Casa dos Postigos Verdes
Redação DM
Publicado em 19 de janeiro de 2018 às 23:57 | Atualizado há 7 anos
A casa material dos postigos verdes fica no leste de Piracanjuba – Goiás: ali, diz a lenda, é o lugar mais bonito do mundo. A casa dos postigos verdes habita o Vale de Quimeras, onde o que não é verde, é furta-cor.
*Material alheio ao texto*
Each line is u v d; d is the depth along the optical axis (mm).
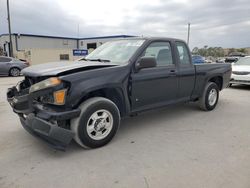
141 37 4641
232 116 5566
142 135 4281
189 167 3104
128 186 2693
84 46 43219
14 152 3559
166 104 4793
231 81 10148
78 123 3416
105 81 3604
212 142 3953
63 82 3268
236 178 2834
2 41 38875
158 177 2871
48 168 3098
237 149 3664
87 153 3523
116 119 3830
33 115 3453
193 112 5883
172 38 4910
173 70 4758
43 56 29234
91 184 2740
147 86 4273
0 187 2680
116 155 3465
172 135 4289
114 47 4668
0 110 6016
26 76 3871
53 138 3186
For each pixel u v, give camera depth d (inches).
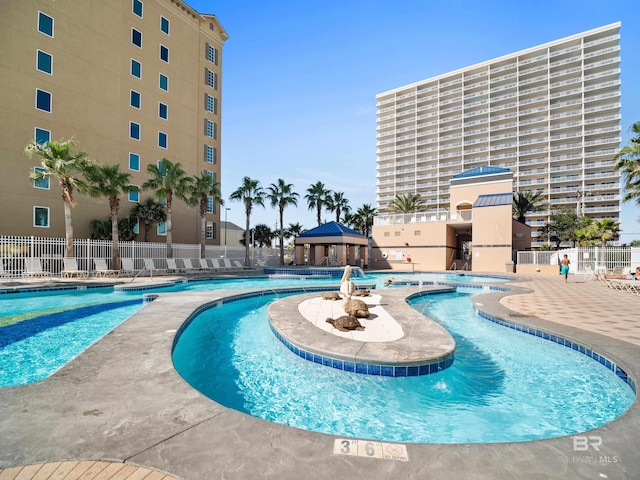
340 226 1216.8
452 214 1240.8
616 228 1056.8
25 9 835.4
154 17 1144.2
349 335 237.9
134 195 1059.9
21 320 336.8
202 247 997.8
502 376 201.3
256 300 470.3
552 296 462.6
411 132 3508.9
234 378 196.2
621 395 176.7
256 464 87.4
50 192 869.8
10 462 87.6
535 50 2898.6
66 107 906.7
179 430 104.0
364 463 88.5
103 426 105.8
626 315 320.8
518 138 2876.5
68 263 658.2
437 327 262.1
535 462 90.4
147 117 1110.4
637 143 776.3
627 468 87.9
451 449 96.0
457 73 3238.2
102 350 188.9
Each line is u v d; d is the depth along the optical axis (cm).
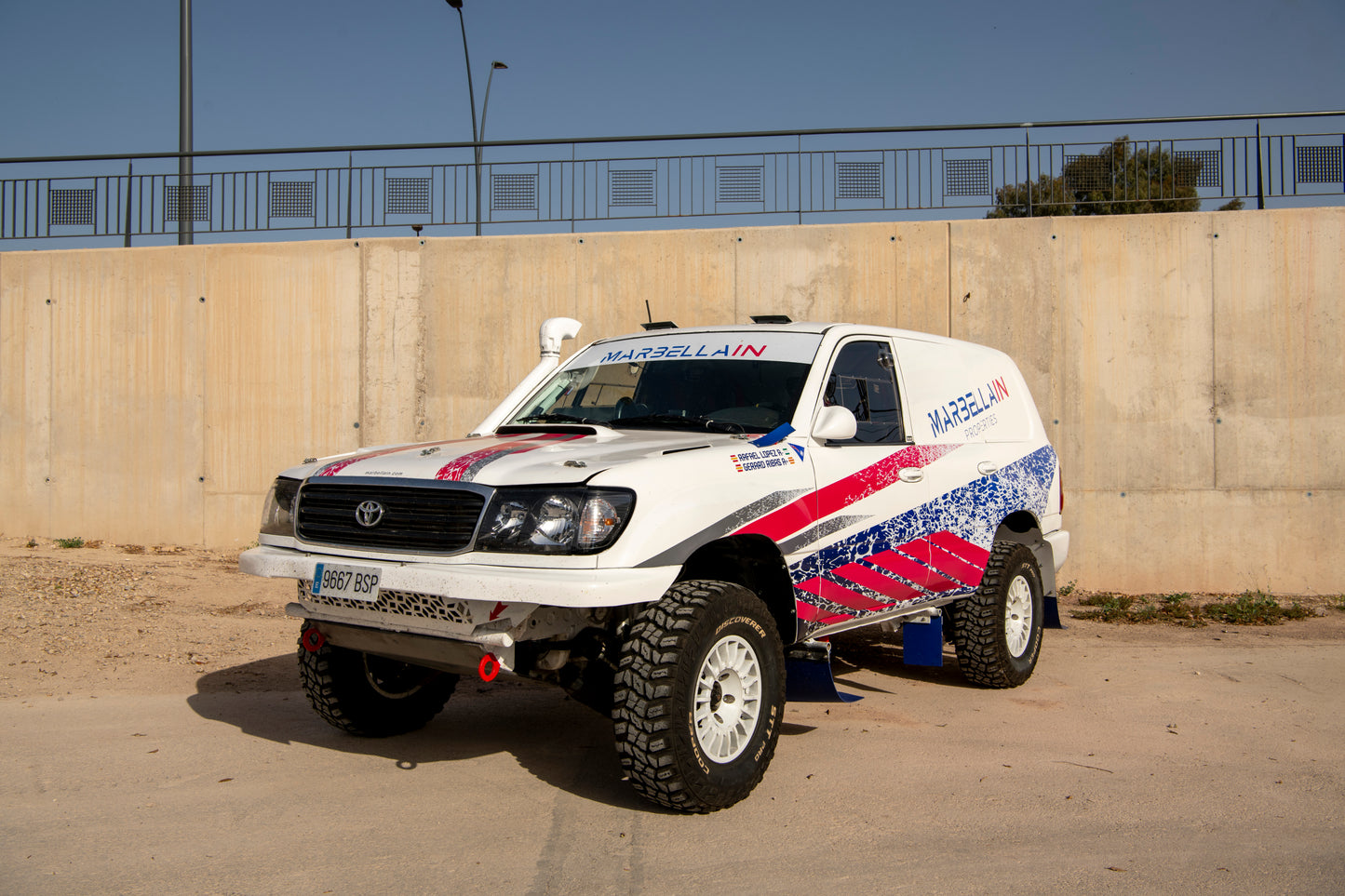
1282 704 577
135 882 321
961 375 616
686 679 372
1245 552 1005
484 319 1108
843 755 474
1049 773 446
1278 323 1005
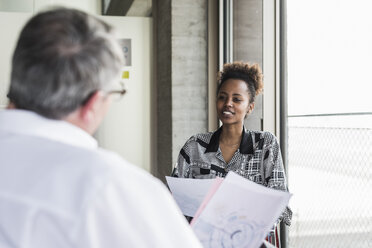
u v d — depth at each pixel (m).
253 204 0.97
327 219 2.21
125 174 0.58
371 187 1.86
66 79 0.61
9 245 0.56
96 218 0.55
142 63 4.36
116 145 4.32
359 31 1.88
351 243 2.02
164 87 4.01
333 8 2.09
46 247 0.55
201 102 3.80
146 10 4.38
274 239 1.42
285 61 2.63
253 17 2.90
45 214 0.54
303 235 2.44
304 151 2.42
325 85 2.19
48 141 0.61
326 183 2.21
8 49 4.08
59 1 4.24
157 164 4.39
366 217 1.91
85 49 0.62
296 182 2.53
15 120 0.62
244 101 1.55
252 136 1.54
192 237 0.63
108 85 0.66
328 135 2.18
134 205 0.57
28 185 0.56
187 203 1.23
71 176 0.56
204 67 3.81
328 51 2.14
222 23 3.68
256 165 1.51
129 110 4.35
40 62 0.61
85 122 0.66
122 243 0.56
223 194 0.98
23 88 0.62
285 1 2.61
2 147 0.61
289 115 2.59
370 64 1.81
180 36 3.75
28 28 0.63
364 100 1.87
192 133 3.79
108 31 0.67
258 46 2.78
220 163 1.56
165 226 0.60
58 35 0.61
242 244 0.96
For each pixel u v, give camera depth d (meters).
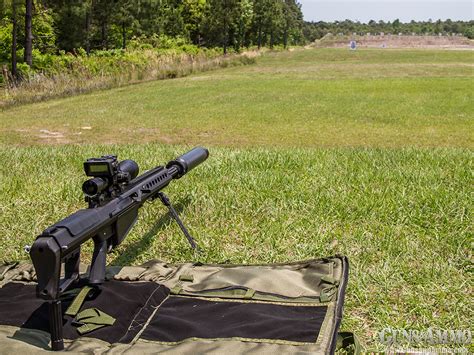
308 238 4.69
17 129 15.13
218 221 5.18
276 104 19.58
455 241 4.46
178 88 25.17
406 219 4.99
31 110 19.39
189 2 68.44
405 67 37.56
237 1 51.75
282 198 5.61
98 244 3.14
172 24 63.00
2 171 7.20
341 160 7.51
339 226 4.96
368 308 3.57
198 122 16.00
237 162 7.39
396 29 165.25
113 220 3.12
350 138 13.20
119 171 3.30
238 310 3.02
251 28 74.62
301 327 2.77
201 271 3.66
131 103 20.48
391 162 7.40
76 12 36.94
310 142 12.73
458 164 7.09
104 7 41.16
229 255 4.43
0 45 31.94
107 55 38.62
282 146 12.10
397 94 22.17
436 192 5.63
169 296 3.30
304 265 3.64
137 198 3.44
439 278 3.90
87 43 39.12
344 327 3.36
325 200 5.48
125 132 14.51
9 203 5.70
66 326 2.86
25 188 6.23
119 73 28.20
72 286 3.19
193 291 3.37
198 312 3.06
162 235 4.92
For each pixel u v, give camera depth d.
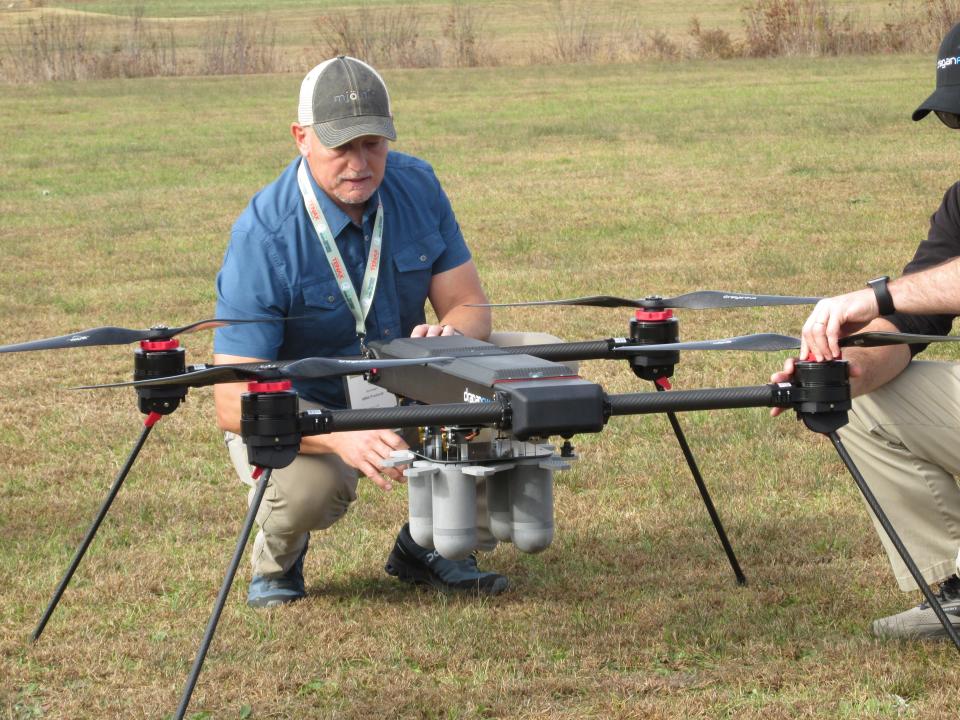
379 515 5.34
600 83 27.31
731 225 12.05
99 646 4.09
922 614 3.91
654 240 11.53
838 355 3.41
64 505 5.55
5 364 8.02
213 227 12.94
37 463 6.18
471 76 30.22
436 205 4.52
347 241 4.25
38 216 13.69
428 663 3.92
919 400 3.80
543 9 56.66
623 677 3.77
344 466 4.19
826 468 5.73
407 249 4.40
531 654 3.96
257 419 3.24
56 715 3.66
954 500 3.88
No Vale de Quimeras há um pássaro muito pequeno, o Fim-Fim, que veio fazer seu ninho no tronco de uma palmeira… Aquela que fica em frente à mesa da varanda. Todas as manhãs, antes de comer, o Fim-Fim traz à sua amada um novo cobertor de capim. Não posso mensurar a importância desse gesto para a dona Fim-Fim. Não para ela, mas para o gato Kiko é de enlouquecer.
O gato Kiko não serve para nada. Está parrudo, frouxo e incapaz de escalar palmeiras. O Fim-Fim, com sua plumagem azul-petróleo que emoldura seu peito amarelo, num voo furtivo, cantarolando, agradece a inércia do gato.
No Vale de Quimeras há lagos, e eles estão repletos de peixinhos e peixões… Mas qual!, a pescaria está proibida por tempo indeterminado, porque no Vale de Quimeras os peixes têm nomes: Bonnie e Clyde são ‘o casal vinte’ do lago dos pirarucus. Eu não ficarei surpresa se, daqui um ano, tivermos que comprar lambaris para alimentar o casal de gigantes.
A vida no Vale é sempre igual. Igual de um jeito bom: esta semana, mais uma vez, o cão pastor, Mufasa, vitimou um frango e a cadela vira-lata , que só estava olhando, levou a culpa. A culpa sempre é da Chiquinha, coitada; os cupins destruíram a parreira e o ipê amarelinho; a vaca Brigite deu à luz um bezerro Nelore, mas fora inseminada por Girolando… Eita, Brigite, você pulou a cerca? O galo Chanteclair – bonito – bonito – está sob a ameaça de virar caldo – ‘galo que não gala não é galo’. Quem disse?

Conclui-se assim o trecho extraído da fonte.